A new lockscreen notification loaded with command shortcuts for the Google Assistant has started appearing for some in what we assume is a test. The notification is silent, only appears when the phone is locked, is dismissable, and can bug out a bit in certain dark mode implementations, like Samsung's One UI.
The new notification appears to show at most two commands (with a bugged-out layout sometimes), and though the first command is always a generic "Ask Assistant" shortcut, the selection for the second command can vary. We have observed and seen reports for "Set Timer," Play Music," "Set Alarm," What can you do," and "Play News," though there could be others.
Examples of the commands that can appear — there are more.
The notification is set to appear silently, but that can affect how it appears across different Android skins, depending on how they display notification content on the lockscreen. On Samsung's One UI, for example, we're told the commands only appear in the fully-expanded notification shade by default. Once the phone is unlocked, the notification disappears.

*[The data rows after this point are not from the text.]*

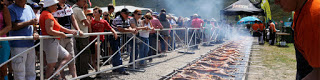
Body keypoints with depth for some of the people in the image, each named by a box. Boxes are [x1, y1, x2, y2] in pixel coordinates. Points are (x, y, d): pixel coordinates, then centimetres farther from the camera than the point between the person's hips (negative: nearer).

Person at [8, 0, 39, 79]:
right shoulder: (11, 9, -5)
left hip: (30, 44, 6)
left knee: (31, 73, 13)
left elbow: (34, 22, 17)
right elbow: (12, 26, -15)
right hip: (18, 46, -6)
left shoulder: (29, 8, 15)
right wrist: (29, 22, -14)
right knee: (20, 74, -2)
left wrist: (35, 32, -2)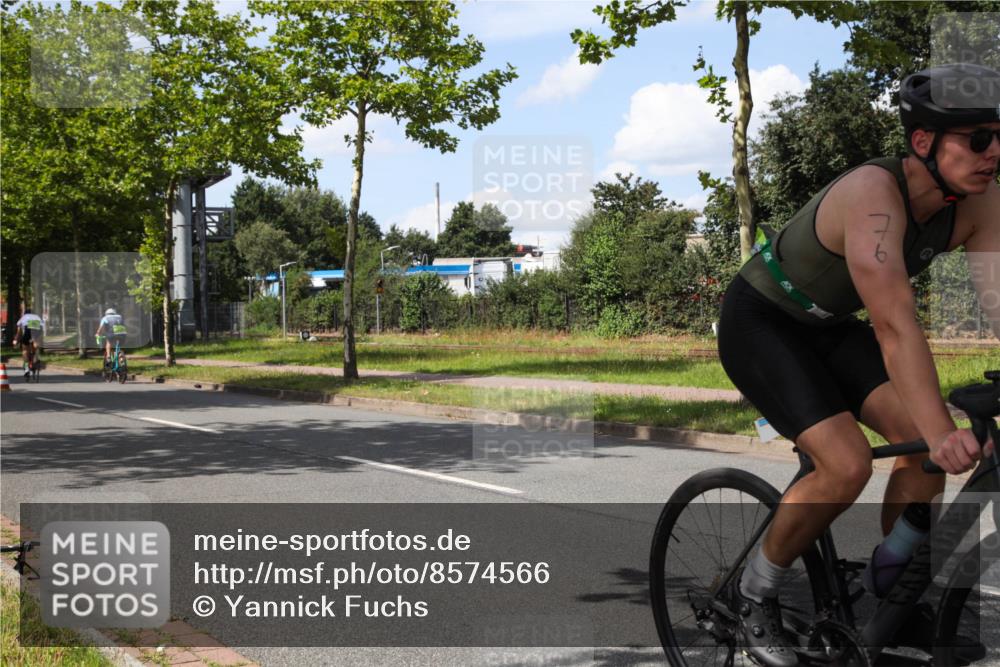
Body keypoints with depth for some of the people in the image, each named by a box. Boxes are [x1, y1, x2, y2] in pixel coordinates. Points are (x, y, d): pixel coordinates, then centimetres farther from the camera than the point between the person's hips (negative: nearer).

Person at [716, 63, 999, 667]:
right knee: (847, 465, -23)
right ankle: (755, 593, 0)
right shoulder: (874, 193, -34)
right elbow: (896, 325, -45)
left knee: (927, 442, -10)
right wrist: (942, 433, -53)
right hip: (760, 323, -7)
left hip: (829, 326, 7)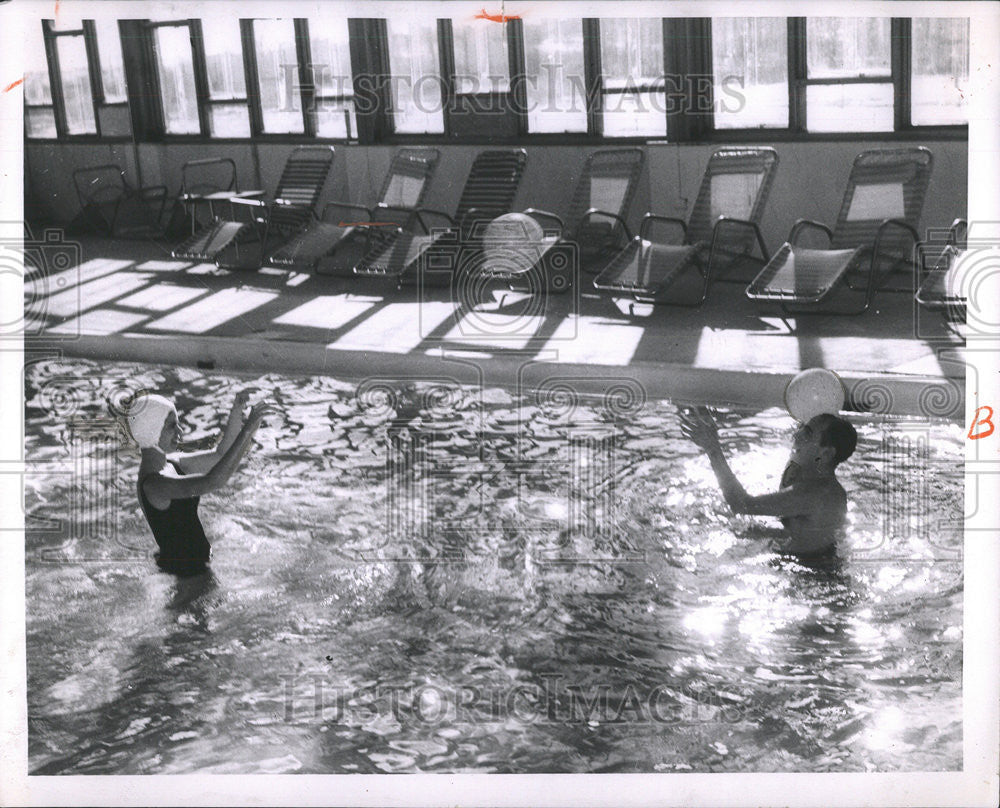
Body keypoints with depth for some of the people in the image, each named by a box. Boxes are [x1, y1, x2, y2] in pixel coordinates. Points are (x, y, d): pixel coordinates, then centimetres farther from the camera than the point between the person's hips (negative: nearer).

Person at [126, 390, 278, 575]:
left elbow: (220, 454, 9)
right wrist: (248, 429, -36)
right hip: (184, 570, -9)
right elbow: (213, 481, -37)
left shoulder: (171, 463, 4)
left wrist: (236, 412, -7)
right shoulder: (153, 482, -25)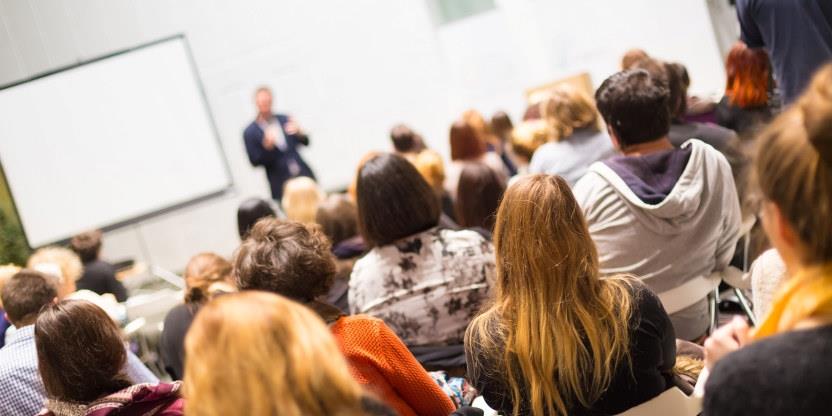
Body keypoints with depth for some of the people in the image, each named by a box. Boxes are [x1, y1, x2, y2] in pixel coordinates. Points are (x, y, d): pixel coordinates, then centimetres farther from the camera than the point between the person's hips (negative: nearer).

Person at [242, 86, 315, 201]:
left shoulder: (284, 119, 7)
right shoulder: (250, 132, -1)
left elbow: (305, 142, 10)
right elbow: (255, 161, -5)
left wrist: (299, 133, -12)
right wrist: (267, 146, -21)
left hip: (304, 175, 3)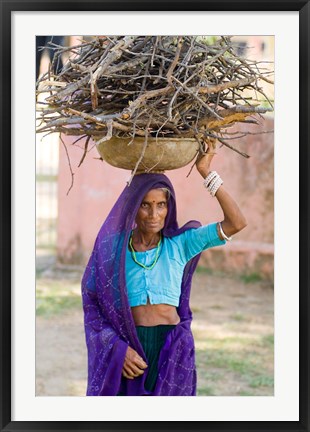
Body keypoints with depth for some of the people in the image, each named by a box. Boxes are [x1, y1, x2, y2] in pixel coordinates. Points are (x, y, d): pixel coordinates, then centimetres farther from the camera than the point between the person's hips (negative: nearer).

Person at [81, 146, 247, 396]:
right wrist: (117, 349, -12)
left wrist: (206, 173, -8)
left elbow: (236, 223, -7)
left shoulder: (179, 244, 2)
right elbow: (92, 305, 2)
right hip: (124, 349, 0)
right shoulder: (113, 247, 2)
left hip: (172, 351, 0)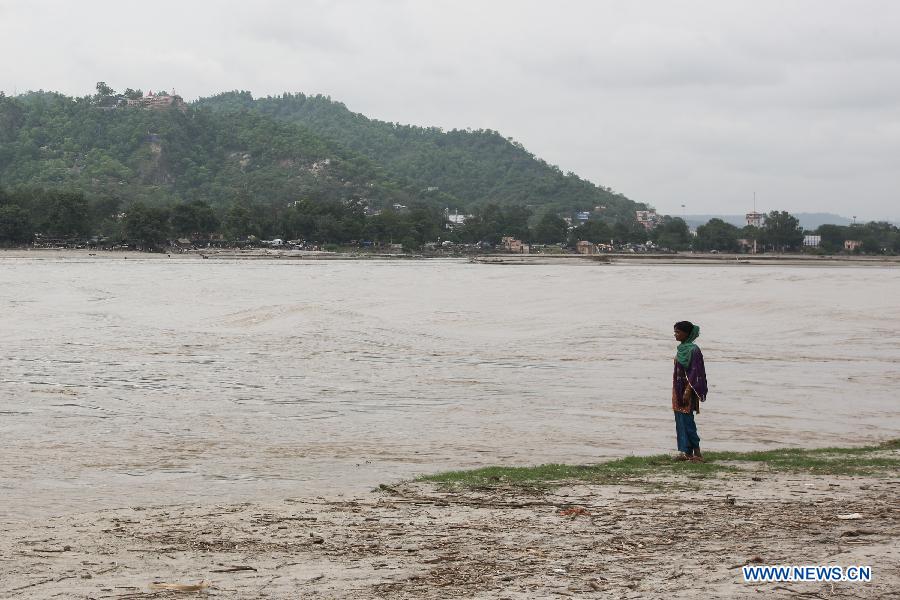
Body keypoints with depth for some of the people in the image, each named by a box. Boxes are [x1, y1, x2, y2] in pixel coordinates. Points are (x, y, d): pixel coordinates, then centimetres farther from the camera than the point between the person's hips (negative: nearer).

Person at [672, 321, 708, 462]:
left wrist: (688, 390, -23)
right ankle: (685, 452, 11)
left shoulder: (693, 350, -14)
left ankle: (697, 452, -5)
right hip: (678, 389, 9)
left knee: (687, 421, -9)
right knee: (680, 421, 8)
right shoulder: (681, 348, 13)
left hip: (687, 389, -9)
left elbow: (694, 371, -18)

The same notification on OneUI's expanded notification shade. It bugs out a bit in Dark Mode (below).
The notification doesn't seem to work with different Dark Mode/Theme integrations quite correctly, and as you can see in a screenshot further above, sometimes its layout is broken as well. Odds are this is a test of some kind (likely server-side, as per yooj), and Google is probably still working out the kinks.
In recent months, Google seems to be stepping up how hard it promotes the Assistant on Android-using customers. Earlier this spring, it started testing (and subsequently rolled out) out a similar feature for triggering Assistant commands via a notification that you usually ask for at a specific time of day. We also recently got a clone of Siri Shortcuts, new Snapshot features, and a redesigned settings page. The Google Assistant recently hit two major milestones, as well, now working with over 50,000 smart home devices and reaching 100 million installs on the Play Store.
The Assistant is clearly picking up steam and an even greater share of Google's attention, but it's hard not to look at changes like this and see the direction as a little inconsistent — perhaps too many product managers with slightly different visions.